> Entries supplied:

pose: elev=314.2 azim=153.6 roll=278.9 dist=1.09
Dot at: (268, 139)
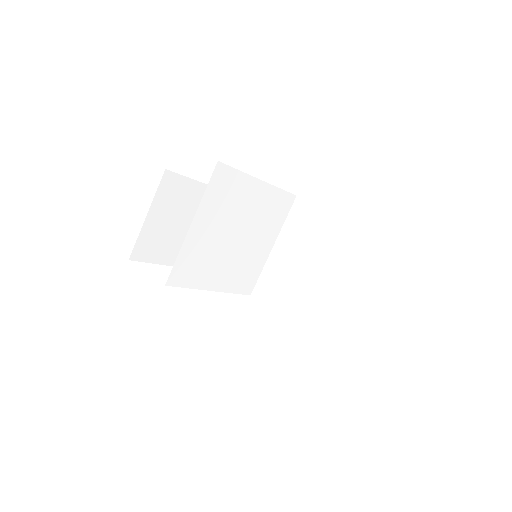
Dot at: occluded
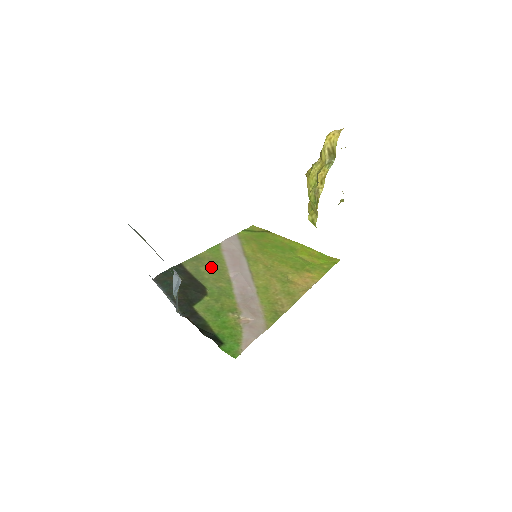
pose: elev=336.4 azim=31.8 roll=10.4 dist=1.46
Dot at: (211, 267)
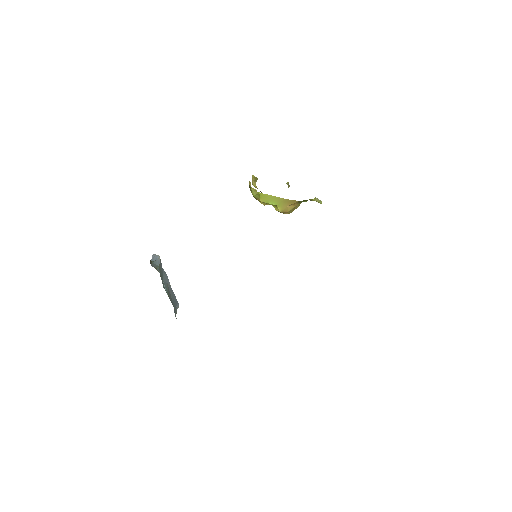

> What to produce:
Rewrite all of the data above, changing every "pose" to "view" and leaving everything else as it is. Omit the pictures.

> Response for this exercise:
view: elev=314.2 azim=153.6 roll=278.9 dist=1.09
Dot at: (268, 139)
Dot at: occluded
view: elev=336.4 azim=31.8 roll=10.4 dist=1.46
Dot at: (211, 267)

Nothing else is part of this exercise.